Back then, there were only 15 people in the Payden & Rygel London office, and Shah worked a cross a range of areas, from reporting to strategy and client management. After graduating from university, he returned to the firm, and has been there ever since. 

Over the last 15 years the London team has grown to 35 plus strong. Shah has held a variety of roles during his tenure. He has been a member of the global strategy team responsible for the development and maintenance of multi-currency fixed income portfolios, a member of the rates strategy team, and responsible for trading developed market rates. He is now responsible for monitoring credit and structural considerations in the global asset-backed and collateralised loan obligation (CLO) market, as well as making relative value and total return recommendations in those sectors. 

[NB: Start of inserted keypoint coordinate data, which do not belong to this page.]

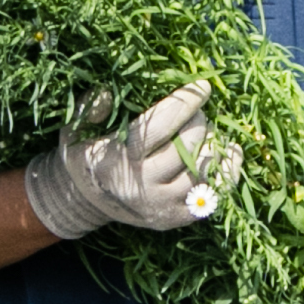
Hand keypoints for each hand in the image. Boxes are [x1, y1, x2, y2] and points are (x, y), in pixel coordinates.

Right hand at [21, 84, 241, 241]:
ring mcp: (162, 206)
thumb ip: (89, 107)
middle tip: (197, 111)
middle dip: (199, 121)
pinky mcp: (177, 218)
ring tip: (207, 130)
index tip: (203, 85)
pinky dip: (228, 171)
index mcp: (117, 161)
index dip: (186, 102)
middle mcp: (142, 187)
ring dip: (213, 143)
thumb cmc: (85, 155)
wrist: (84, 202)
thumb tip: (110, 91)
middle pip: (188, 146)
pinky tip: (228, 151)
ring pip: (205, 170)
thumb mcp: (75, 129)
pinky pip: (215, 194)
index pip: (161, 126)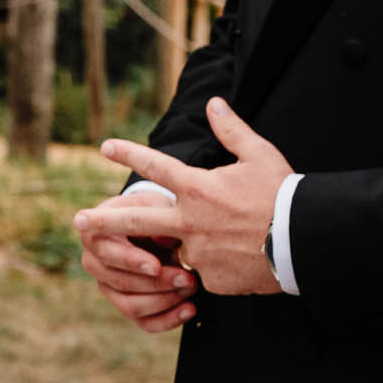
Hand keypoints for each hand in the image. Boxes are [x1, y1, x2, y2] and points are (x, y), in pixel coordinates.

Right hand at [75, 191, 200, 331]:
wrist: (159, 225)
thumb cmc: (154, 211)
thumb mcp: (157, 205)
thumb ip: (159, 217)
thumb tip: (163, 239)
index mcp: (93, 233)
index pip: (106, 252)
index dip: (130, 261)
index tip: (156, 266)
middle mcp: (93, 262)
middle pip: (119, 282)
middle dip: (156, 283)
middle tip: (186, 278)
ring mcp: (107, 287)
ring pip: (131, 306)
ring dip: (165, 300)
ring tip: (191, 288)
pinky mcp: (125, 305)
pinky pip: (145, 322)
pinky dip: (169, 319)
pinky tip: (190, 308)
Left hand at [84, 97, 290, 297]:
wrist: (304, 240)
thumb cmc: (283, 193)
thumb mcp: (259, 155)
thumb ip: (231, 130)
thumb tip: (213, 103)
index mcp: (197, 188)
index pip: (154, 166)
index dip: (128, 153)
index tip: (104, 147)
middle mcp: (190, 220)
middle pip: (136, 220)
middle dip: (104, 221)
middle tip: (78, 221)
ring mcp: (198, 252)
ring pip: (181, 249)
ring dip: (193, 245)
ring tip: (228, 238)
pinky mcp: (211, 278)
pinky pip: (206, 271)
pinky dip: (219, 264)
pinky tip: (244, 257)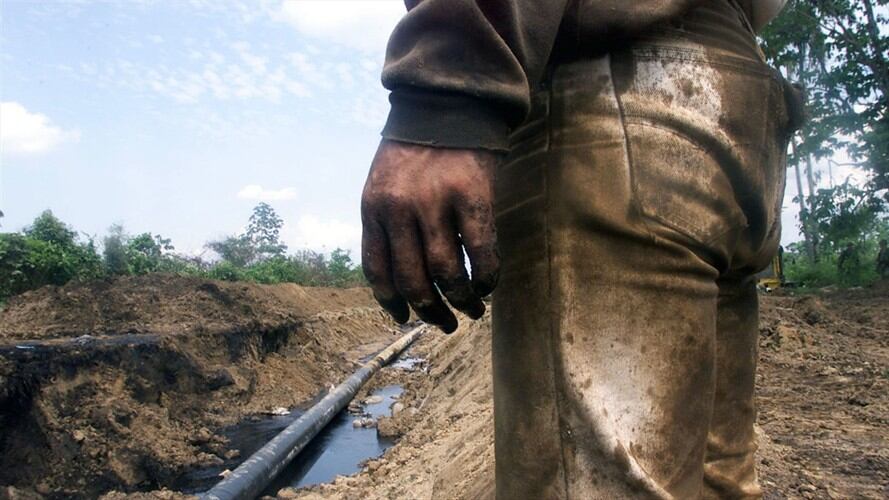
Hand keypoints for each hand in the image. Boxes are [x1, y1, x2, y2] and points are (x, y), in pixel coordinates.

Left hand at [361, 139, 499, 332]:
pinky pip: (480, 253)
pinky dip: (486, 278)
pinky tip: (489, 285)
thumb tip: (401, 279)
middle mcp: (399, 209)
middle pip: (413, 280)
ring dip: (462, 302)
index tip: (405, 317)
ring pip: (446, 274)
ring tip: (473, 310)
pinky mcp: (471, 195)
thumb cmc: (417, 149)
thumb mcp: (385, 183)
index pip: (377, 270)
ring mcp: (434, 202)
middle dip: (431, 312)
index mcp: (373, 208)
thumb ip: (387, 223)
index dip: (392, 302)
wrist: (447, 102)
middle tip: (446, 323)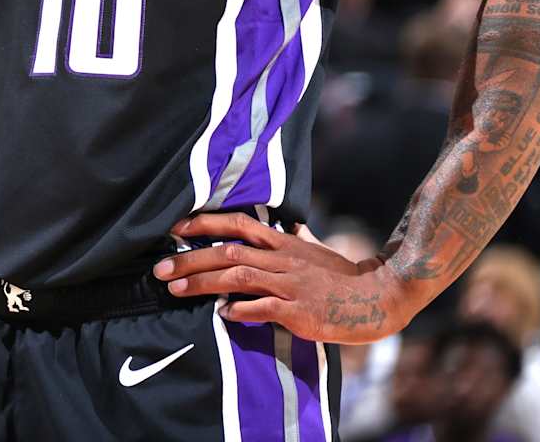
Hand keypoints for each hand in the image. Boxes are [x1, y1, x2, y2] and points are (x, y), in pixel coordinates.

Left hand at [153, 212, 409, 341]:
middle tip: (159, 270)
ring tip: (175, 290)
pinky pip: (265, 308)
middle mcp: (283, 260)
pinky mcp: (301, 312)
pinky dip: (241, 310)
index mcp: (284, 243)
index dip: (204, 224)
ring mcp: (292, 285)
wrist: (380, 297)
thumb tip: (283, 228)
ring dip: (203, 283)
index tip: (174, 230)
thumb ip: (293, 241)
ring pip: (238, 278)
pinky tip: (222, 314)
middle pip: (228, 252)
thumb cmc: (344, 276)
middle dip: (189, 260)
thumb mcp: (315, 250)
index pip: (237, 224)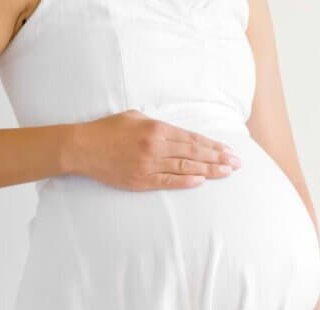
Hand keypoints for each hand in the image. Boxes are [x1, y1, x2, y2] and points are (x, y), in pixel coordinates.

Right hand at [64, 109, 241, 190]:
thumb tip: (177, 132)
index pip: (192, 139)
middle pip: (194, 153)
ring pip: (185, 167)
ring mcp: (148, 164)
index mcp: (156, 129)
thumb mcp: (135, 117)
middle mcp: (156, 146)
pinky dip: (186, 181)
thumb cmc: (108, 129)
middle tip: (237, 163)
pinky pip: (168, 181)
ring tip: (227, 172)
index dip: (212, 145)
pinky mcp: (140, 179)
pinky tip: (201, 181)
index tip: (229, 150)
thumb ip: (158, 124)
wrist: (82, 147)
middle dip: (218, 158)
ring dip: (209, 170)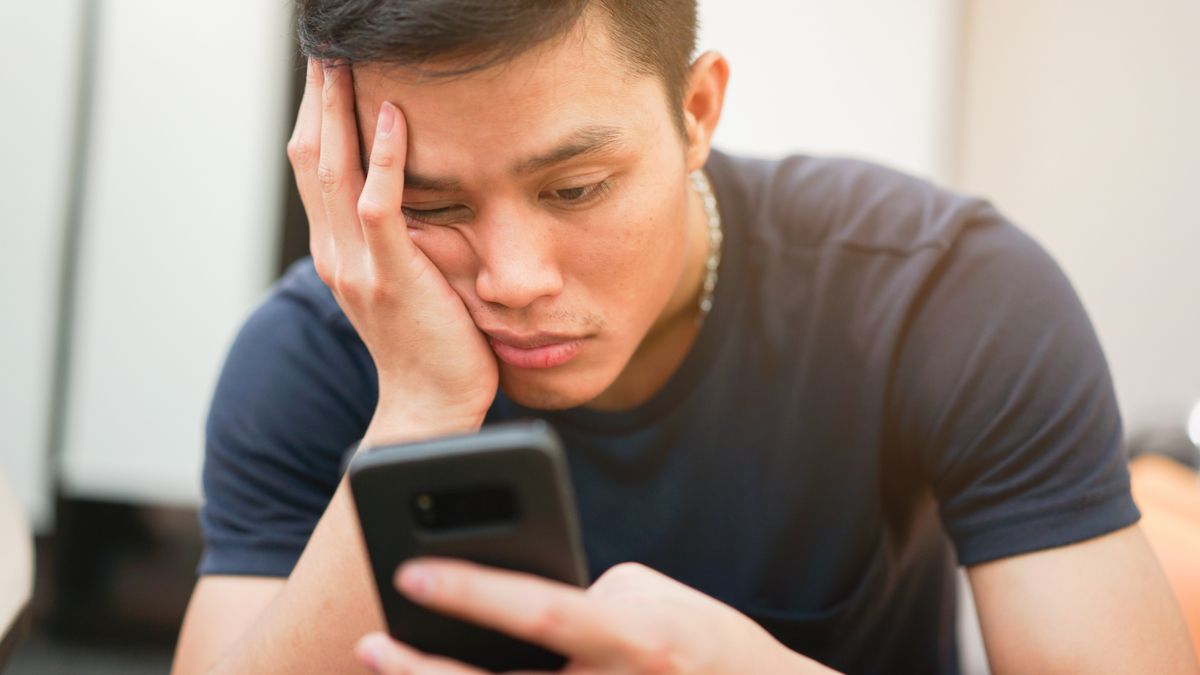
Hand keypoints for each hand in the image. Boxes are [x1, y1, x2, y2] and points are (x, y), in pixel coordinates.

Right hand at [287, 60, 497, 439]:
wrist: (430, 409)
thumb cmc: (429, 349)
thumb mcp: (401, 285)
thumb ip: (393, 243)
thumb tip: (410, 201)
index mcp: (336, 253)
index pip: (314, 169)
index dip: (316, 116)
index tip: (326, 73)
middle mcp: (335, 254)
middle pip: (311, 158)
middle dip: (316, 99)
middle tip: (325, 49)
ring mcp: (357, 266)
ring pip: (334, 171)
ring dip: (338, 110)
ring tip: (344, 62)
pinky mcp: (391, 276)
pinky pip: (381, 205)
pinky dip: (387, 157)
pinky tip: (395, 114)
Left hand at [353, 558, 833, 673]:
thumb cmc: (702, 642)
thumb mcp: (650, 602)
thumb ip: (580, 605)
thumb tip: (505, 609)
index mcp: (637, 641)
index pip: (541, 612)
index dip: (472, 592)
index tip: (410, 572)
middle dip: (425, 672)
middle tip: (369, 645)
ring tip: (386, 672)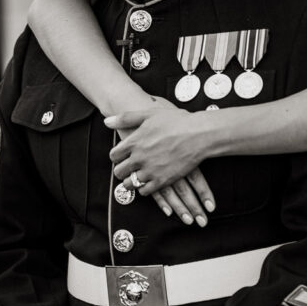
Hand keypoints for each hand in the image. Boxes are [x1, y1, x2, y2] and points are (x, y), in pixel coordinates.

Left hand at [105, 104, 214, 221]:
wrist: (199, 134)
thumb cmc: (176, 121)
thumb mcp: (149, 114)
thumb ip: (126, 118)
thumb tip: (107, 121)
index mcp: (134, 142)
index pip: (113, 156)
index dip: (116, 156)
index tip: (121, 156)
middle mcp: (139, 158)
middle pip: (119, 172)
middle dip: (121, 170)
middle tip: (127, 168)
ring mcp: (150, 171)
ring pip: (130, 184)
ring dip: (131, 181)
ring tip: (135, 177)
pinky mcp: (162, 181)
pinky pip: (145, 191)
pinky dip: (144, 188)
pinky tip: (148, 182)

Shah says that working in a smaller team enabled him to build a breadth of knowledge and expertise across the entire business.

“I was exposed to almost every area you can think of, and having some understanding of the operational side of things really helped. I’ve also really enjoyed my relationship with clients. Ultimately it’s not our money, we are fiduciaries, and it is important to speak to people about what they want,” he says.

The CFA Program

Shah enjoyed studying the CFA Program. “I think of it as if I were an accountant or solicitor, you have to do your professional qualifications, and hone your skills. There’s a very important ethical component [to the Program] that you wouldn’t focus on if you didn’t do the CFA. Clearly that’s very important for our industry. I’m focused on fixed income but the Program gave me a breadth of knowledge across other areas that I wouldn’t have had time to focus on. It was intense and hard work but it was great. I think it’s something that everyone coming into the industry should do. It is certainly a professional qualification that holds you in good stead when you’re talking to clients,” he says.

For new entrants to the investment profession, he has some advice. “Don’t be afraid to involve yourself in as much as you can across different areas of your business. I also think patience is very important. When we’re young we think we know everything and should be given more experience, but it took at least five years for me to feel confident to be able to provide investors with a clear understanding of the market. Young people can be hasty, looking for career progression every year or two years, but you have to give it time.”

European Market

Shah has been responsible for the firm’s European securitisations efforts for approximately two years. “I was asked if I was interested in taking on and developing this on the European side. I was interested, I felt I had done work from a top down perspective but not from a bottom up perspective.”


He says that regulation around the sector is a lot better. “Issuers are under more scrutiny so there needs to be a higher level of collateral to qualify. A BBB-rated European CLO tranche prior to the crisis would be BB-rated at best today, so that’s a real improvement in quality.”

He also believes that there will be challenges to underlying collateral over the next six to nine months, “but it’s all starting off at a much better place and we’re not expecting to see the level of defaults that we have seen in the past. The average will be lower. Having said that, we think the recovery value will be lower as well.”

When Shah isn’t focused on all things securitisations, he enjoys cooking, and lending a hand to his friends who need investment support. He also loves to ski, and plays football with his friends once a week. “We’re not as fit as we once were, we can’t compete with the twenty-two year olds anymore,” he laughs.